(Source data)
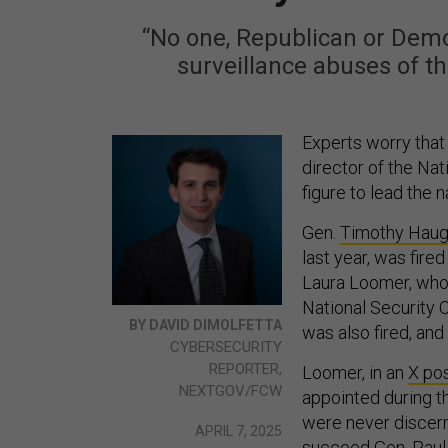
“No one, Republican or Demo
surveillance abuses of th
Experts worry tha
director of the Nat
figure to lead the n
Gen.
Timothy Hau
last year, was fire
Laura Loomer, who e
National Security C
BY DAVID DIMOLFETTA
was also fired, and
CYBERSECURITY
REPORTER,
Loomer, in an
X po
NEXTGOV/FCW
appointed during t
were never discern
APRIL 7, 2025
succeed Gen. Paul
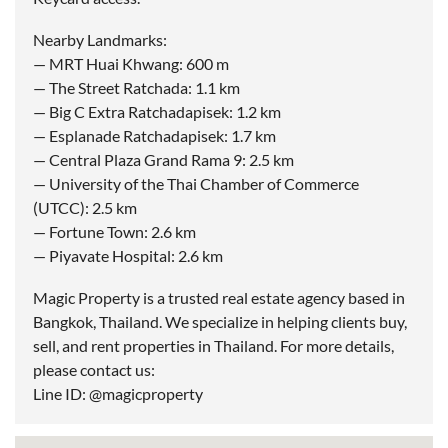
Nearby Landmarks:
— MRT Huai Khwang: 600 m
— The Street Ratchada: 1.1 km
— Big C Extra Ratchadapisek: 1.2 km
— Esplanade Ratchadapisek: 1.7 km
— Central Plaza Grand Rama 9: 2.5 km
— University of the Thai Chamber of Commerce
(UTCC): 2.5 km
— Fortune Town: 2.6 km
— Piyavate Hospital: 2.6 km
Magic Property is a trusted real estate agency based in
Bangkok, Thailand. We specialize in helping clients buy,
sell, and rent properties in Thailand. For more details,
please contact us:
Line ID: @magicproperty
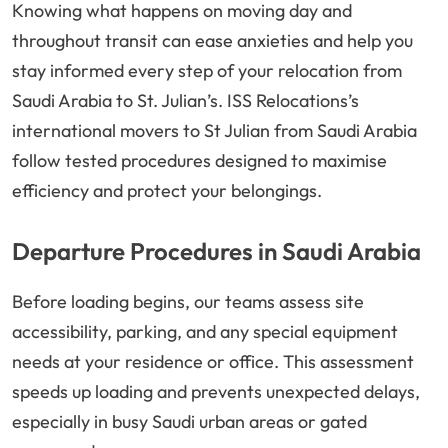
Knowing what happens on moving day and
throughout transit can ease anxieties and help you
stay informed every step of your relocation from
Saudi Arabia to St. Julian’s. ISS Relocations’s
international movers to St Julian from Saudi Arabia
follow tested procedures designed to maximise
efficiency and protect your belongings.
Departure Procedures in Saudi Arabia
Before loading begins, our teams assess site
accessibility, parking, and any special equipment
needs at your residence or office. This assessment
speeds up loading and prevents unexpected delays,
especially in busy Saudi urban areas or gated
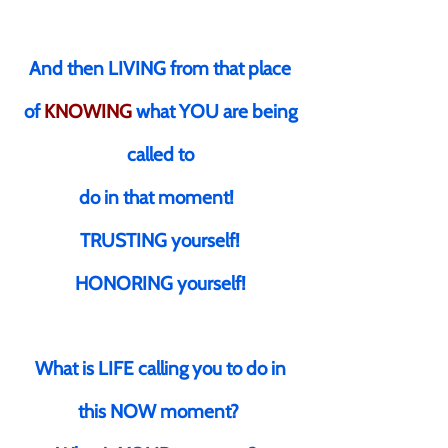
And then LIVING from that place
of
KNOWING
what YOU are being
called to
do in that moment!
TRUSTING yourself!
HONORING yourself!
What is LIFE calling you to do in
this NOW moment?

Prompt: Your copy of the records must match them exactly, except that no pictures appear in it.

Solution for this task:
“No one, Republican or Demo
surveillance abuses of th
Experts worry tha
director of the Nat
figure to lead the n
Gen.
Timothy Hau
last year, was fire
Laura Loomer, who e
National Security C
BY DAVID DIMOLFETTA
was also fired, and
CYBERSECURITY
REPORTER,
Loomer, in an
X po
NEXTGOV/FCW
appointed during t
were never discern
APRIL 7, 2025
succeed Gen. Paul
Nearby Landmarks:
— MRT Huai Khwang: 600 m
— The Street Ratchada: 1.1 km
— Big C Extra Ratchadapisek: 1.2 km
— Esplanade Ratchadapisek: 1.7 km
— Central Plaza Grand Rama 9: 2.5 km
— University of the Thai Chamber of Commerce
(UTCC): 2.5 km
— Fortune Town: 2.6 km
— Piyavate Hospital: 2.6 km
Magic Property is a trusted real estate agency based in
Bangkok, Thailand. We specialize in helping clients buy,
sell, and rent properties in Thailand. For more details,
please contact us:
Line ID: @magicproperty
Knowing what happens on moving day and
throughout transit can ease anxieties and help you
stay informed every step of your relocation from
Saudi Arabia to St. Julian’s. ISS Relocations’s
international movers to St Julian from Saudi Arabia
follow tested procedures designed to maximise
efficiency and protect your belongings.
Departure Procedures in Saudi Arabia
Before loading begins, our teams assess site
accessibility, parking, and any special equipment
needs at your residence or office. This assessment
speeds up loading and prevents unexpected delays,
especially in busy Saudi urban areas or gated
And then LIVING from that place
of
KNOWING
what YOU are being
called to
do in that moment!
TRUSTING yourself!
HONORING yourself!
What is LIFE calling you to do in
this NOW moment?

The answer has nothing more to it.